Verilen metin:

26 Aralık 2008 Cuma

Unutulmayanlar Vol. 1 : Pete Williams & Larry Richard


Bu ikiliyi birlikte anmak lazım derken salsabasket in bloğunda güzel bir yazıya rastladım. Ellerine sağlık. Buradan ulaşabilirsiniz o güzel yazıya. Yazısında linkini verdiği Yiğiter Uluğ'un yazısı da aslında bu ikili hakkında zihnimde, belleğimde duranların birçoğunu kapsıyor.
Yine de bir iki kelam etmek lazım bu ikili hakkında. He, ikili derken bu arkadaşlar sıkı kanki olarak geldikleri memleketimizde hiç takım arkadaşı olmadılar o ayrı.
Williams'ın gelişini çok net hatırlıyorum. Küçük bir haber okumuştum -sanırım Güneş gazetesiydi- ''örümcek adam Fenerbahçe'de '' başlığı altında Pete'nin gözlerimize bayram yaptıracağını muştulayan potaya asılmış bir fotoğrafı eşliğinde. Yılların şampiyonluk özlemine son verecek bir kadro atılımının ilk ayak sesleriydi bu haber.
Bir nevi dream team kurulmuştu. Dream team derken yanlış anlamayın, dream 5 demek daha doğru olur. O zamanlar memleket basketbolunda öyle 12 kişilik ( zaten kadrolar 12 değil 10 kişilikti ) rotasyon falan hak getire. İlk 5 başlayanlar 40 dakikanın en az 30'unda sahada kalırdı. Benchten 1-2 kişi arada sahaya girerler onlar da en fazla savunma yaparlar, rakibin çok sayı atan adamını yıpratırlar falan.
Bizim 1986-87 sezonu kadrosunun dream 5'i de Aliço, Fatih Özal, Erman Kunter, Ferhat Oktay ve Örümcek Pete Williams'tan oluşuyordu işte. Spor serginin kalaslardan müteşekkil, süspansiyonlu tribünleri sezon boyunca tozlu parkeleri cilalayan bu harika 5'linin tempolu, gözlere basketbol ziyafeti veren kadronun hareketleriyle hop oturdu, hop kalktı. Erman'ın 153 sayılık oha dedirten sayı rekoru da bu sezonun son maçına denk gelir.
Neyse, ''20 yıllık bu çile bitsin artık bu sene'' diye inlettiğimiz spor sergide en güzel anılarımız arasında Pete Williams'ın o yay gibi gerili vücudunun topu eline aldığı anda okun yaydan fırlaması gibi parkeden havalanıp potaya asıldığı enstantaneler baş köşededir. Pek görmeye alışık olmadığımız türden çift elle ters smaçlarda çocuk oyuncağıydı onun için.
Pek uzun bir oyuncu değildi bizim spider. 2.00 metre civarı, şimdinin pivotları için hayli ince bir yapıdaydı ayrıca. Onu hayranlıkla izlerken Eczacıbaşı efsanesi henüz başlamamış ama Tamer Oyguç'ların, Orhun'ların henüz bıyıklarının yeni terlediği o günler alttan alta Eczacı efsanesinin mayalandığı günlerdi. Bizim Pete'in Amerika'daki kankisi Larry Richard'da işte o Eczacıbaşı'nın genç, mütevazi kadrosunda yer buluvermişti, sanırım ligimizin en ucuz yabancısıydı o sezon ama en faydalılarından biriydi aynı zamanda.

Aşağıdakileri tamamlayın:
1. Pete Williams ve Larry Richard hakkındaki yazıda "Unutulmayanlar Vol. 1" ile başlayıp "sesleriydi bu haber." ile biten bölümü harfi harfine aktarın.
2. Pete Williams ile Larry Richard'ı anlatan yazının sonraki kısmını, kaldığı yerden başlayarak yazın.

Kayıtlar:
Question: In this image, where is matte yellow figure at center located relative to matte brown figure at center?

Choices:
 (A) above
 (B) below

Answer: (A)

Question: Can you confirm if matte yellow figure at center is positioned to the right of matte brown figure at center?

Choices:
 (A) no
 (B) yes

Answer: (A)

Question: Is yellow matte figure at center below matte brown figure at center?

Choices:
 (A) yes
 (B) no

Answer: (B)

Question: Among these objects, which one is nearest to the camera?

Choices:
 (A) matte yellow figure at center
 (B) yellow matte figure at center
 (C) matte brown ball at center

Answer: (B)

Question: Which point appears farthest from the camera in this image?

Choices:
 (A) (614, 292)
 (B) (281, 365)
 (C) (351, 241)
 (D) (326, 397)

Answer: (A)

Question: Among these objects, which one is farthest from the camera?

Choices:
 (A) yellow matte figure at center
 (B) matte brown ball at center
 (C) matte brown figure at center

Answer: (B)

---

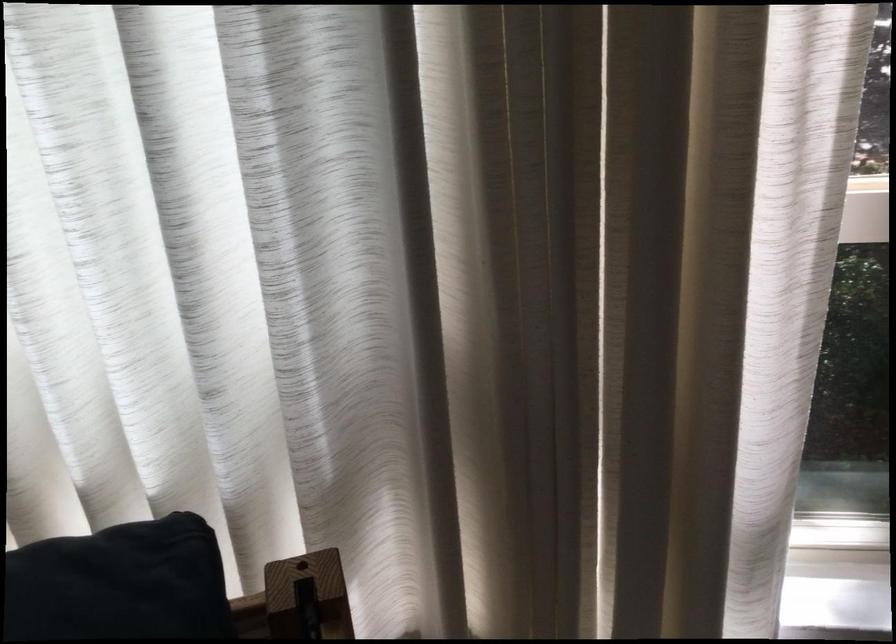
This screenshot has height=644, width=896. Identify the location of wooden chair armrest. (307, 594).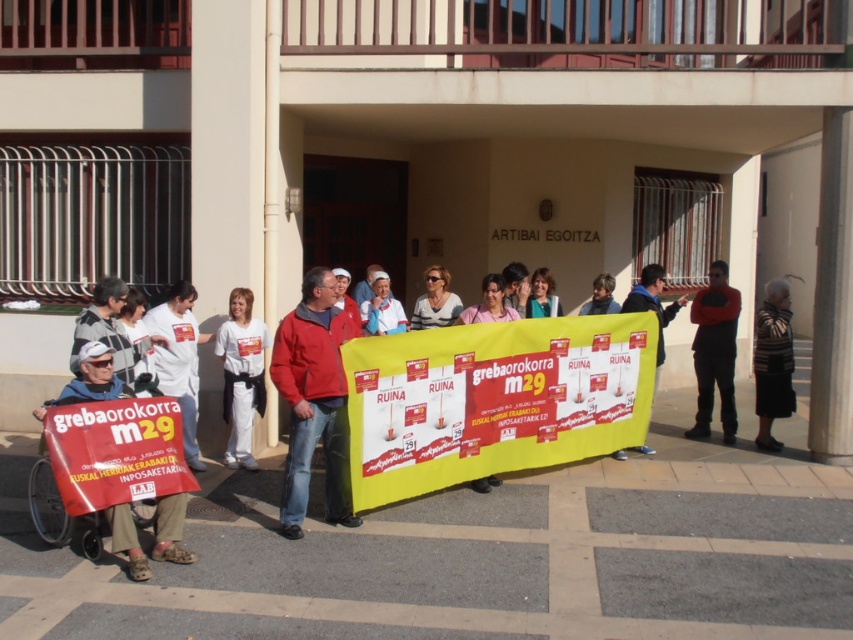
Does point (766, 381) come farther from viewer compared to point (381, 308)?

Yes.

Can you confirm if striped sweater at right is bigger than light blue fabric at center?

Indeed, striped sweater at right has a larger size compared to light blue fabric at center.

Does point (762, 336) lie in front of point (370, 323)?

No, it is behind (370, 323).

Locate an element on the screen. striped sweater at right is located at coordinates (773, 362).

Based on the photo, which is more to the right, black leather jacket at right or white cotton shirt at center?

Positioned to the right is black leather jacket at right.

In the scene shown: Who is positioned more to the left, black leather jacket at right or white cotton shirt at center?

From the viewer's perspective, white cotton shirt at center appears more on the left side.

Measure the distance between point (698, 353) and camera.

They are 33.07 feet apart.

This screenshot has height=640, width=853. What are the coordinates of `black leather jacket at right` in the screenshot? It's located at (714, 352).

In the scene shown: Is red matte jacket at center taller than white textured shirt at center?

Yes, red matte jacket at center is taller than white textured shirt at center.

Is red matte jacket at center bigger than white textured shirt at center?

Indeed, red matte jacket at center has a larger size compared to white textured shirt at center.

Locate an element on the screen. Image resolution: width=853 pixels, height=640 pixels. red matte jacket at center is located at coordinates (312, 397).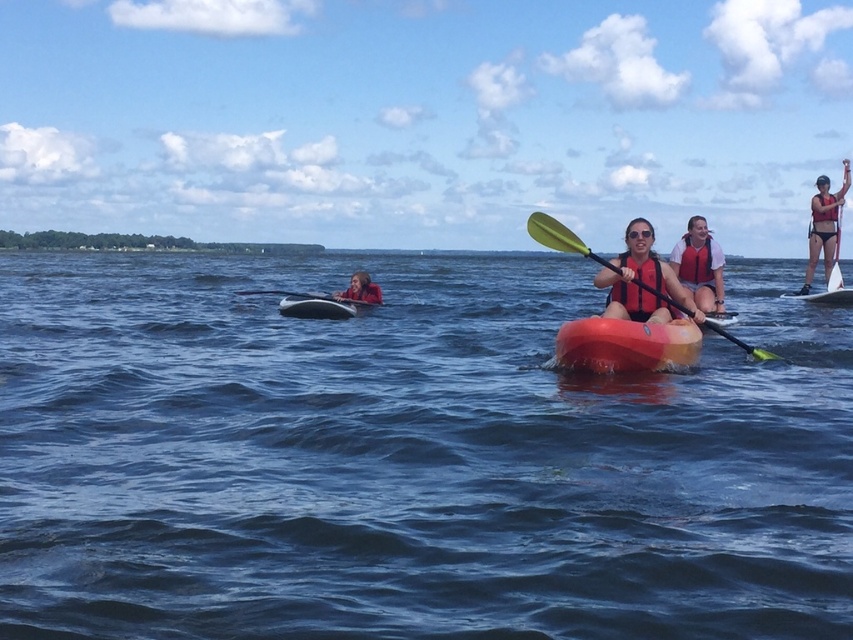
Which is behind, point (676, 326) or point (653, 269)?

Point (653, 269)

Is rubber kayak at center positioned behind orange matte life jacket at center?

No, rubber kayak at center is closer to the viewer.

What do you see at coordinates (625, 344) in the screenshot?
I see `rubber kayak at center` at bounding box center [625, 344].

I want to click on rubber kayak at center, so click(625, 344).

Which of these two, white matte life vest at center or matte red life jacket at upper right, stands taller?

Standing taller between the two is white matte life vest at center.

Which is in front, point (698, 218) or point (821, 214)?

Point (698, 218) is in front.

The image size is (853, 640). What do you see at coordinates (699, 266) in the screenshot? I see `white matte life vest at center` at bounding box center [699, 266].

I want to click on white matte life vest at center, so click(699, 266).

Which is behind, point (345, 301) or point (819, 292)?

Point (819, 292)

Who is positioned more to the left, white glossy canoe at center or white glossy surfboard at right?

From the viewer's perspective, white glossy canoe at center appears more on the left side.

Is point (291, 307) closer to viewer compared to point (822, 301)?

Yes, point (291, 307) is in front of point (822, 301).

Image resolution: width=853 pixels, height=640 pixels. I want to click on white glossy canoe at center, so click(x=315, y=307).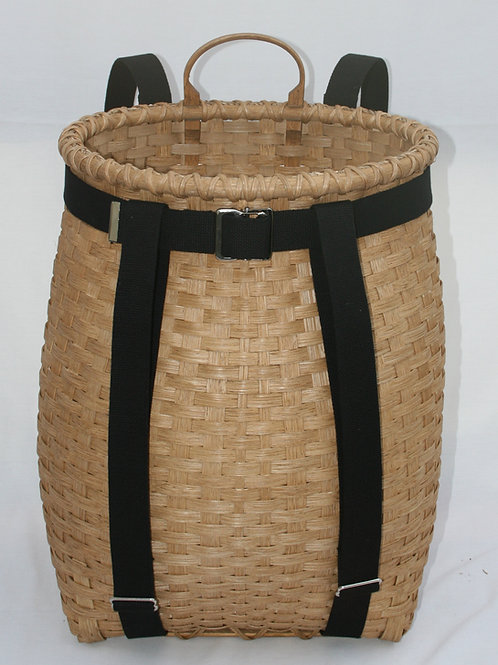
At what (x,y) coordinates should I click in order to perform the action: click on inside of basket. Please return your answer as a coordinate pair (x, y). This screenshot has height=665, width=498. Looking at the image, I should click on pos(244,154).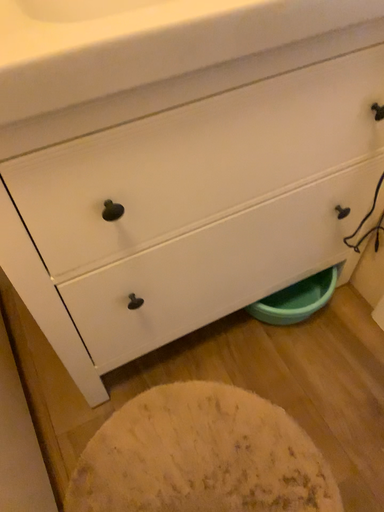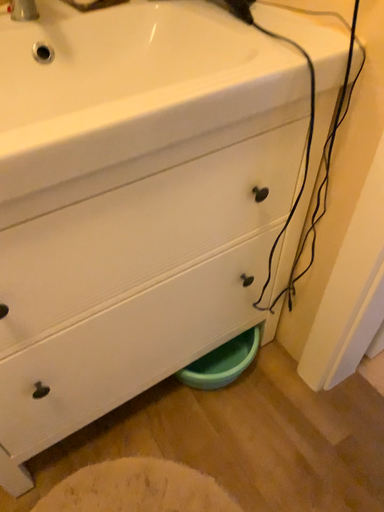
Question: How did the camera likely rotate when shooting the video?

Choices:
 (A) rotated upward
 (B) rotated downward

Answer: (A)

* * *

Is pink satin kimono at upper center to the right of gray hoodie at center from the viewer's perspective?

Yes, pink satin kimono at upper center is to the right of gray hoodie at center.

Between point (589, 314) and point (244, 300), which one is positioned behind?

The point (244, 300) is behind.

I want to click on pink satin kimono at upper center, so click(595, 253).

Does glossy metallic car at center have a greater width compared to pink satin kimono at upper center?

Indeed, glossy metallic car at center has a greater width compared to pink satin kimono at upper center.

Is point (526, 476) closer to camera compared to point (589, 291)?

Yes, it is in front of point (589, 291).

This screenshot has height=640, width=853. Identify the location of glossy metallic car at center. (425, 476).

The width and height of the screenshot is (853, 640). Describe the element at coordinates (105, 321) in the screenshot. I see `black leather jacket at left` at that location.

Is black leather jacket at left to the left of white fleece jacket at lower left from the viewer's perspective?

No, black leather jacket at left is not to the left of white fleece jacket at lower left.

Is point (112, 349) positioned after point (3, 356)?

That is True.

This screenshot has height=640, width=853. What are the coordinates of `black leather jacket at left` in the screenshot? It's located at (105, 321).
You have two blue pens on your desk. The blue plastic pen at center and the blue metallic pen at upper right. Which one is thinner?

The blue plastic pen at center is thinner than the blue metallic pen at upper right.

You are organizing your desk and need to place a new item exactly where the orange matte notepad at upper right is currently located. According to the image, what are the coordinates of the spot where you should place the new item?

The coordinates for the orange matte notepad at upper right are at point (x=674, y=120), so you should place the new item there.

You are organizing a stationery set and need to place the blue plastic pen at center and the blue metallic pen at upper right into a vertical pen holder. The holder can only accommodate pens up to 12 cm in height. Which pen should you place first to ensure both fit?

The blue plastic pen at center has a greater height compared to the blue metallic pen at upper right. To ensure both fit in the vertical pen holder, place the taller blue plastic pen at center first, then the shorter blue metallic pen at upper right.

Yazılı cevaplar:
1.
Unutulmayanlar Vol. 1 : Pete Williams & Larry Richard


Bu ikiliyi birlikte anmak lazım derken salsabasket in bloğunda güzel bir yazıya rastladım. Ellerine sağlık. Buradan ulaşabilirsiniz o güzel yazıya. Yazısında linkini verdiği Yiğiter Uluğ'un yazısı da aslında bu ikili hakkında zihnimde, belleğimde duranların birçoğunu kapsıyor.
Yine de bir iki kelam etmek lazım bu ikili hakkında. He, ikili derken bu arkadaşlar sıkı kanki olarak geldikleri memleketimizde hiç takım arkadaşı olmadılar o ayrı.
Williams'ın gelişini çok net hatırlıyorum. Küçük bir haber okumuştum -sanırım Güneş gazetesiydi- ''örümcek adam Fenerbahçe'de '' başlığı altında Pete'nin gözlerimize bayram yaptıracağını muştulayan potaya asılmış bir fotoğrafı eşliğinde. Yılların şampiyonluk özlemine son verecek bir kadro atılımının ilk ayak sesleriydi bu haber.

2.
Normal sezonu Pete Williams'lı Fenerbahçe lider bitirirken örümcek adamın kankisi Richard'ın Eczacıbaşı'sı nefes nefese ancak 7. olarak kalabilmişti play-off lara, aslında bu sonucun bile onlar için başarı olduğu söylenebilirdi.
Bu ikili için hayli ilginç bir sezon oluyordu aslında şampiyonluğun mutlak favorisi olan Fenerbahçe'nin Pete Williams'ı play-off lar başlayıpta yoğun maç trafiğine girince aksamaya başlamış, zirve için pek toy olan Richard ve arkadaşları Galatasaray'ı geçip sezon öncesi ancak rüyalarında görebilecekleri finallere adlarını yazdırmışlardı.
Fenerbahçe'nin kadrosu derin değil Erman ve Williams'tan başka silahı yok, plaf-off larda sert ve yoğun maç trfiğinde zorlanacaklar diyenler haklı çıkıyor gibiydi. Önce bu güne dek tanıdığım en iyi yerli guardlardan birisi olan Necati ve Levent Topsakal önderliğindeki İ.T.Ü'yü zar zor geçip yarı finale kalmıştı. Harika bir açık alan oyuncusu olarak Fenerbahçe basketbol sevdalılarına sezon boyunca unutulmaz hazlar yaşatan Pete insan azmanı gerçek bir pivot karşısında 3 günde bir maça çıkınca teklemeye başlamıştı.
Yarı finalde spor sergi tarihinin en uğursuz en hüzünlü anı yaşanacaktı, hayli geniş bir kadroya sahip olan Çukurova, memleket topraklarına teşrif etmiş ilk NBA şampiyonluğu yüzüğüne sahip adam Lary Sprigs'in son saniyede orta sahadan sallayıp, panyaya çarptırıp soktuğu 3 lükle hayatımızın en büyük travmasını yaşattı bize. O günü yaşamayanlara şöyle söyliyeyim 2006'da Denizli'de 90 dakika içinde yaşanan travmanın topun Spriggs'in elinden çıkıp panyaya toslayıp, filenin içinden süzülüşü sırasında geçen 2-3 saniye içinde yaşanmasıydı.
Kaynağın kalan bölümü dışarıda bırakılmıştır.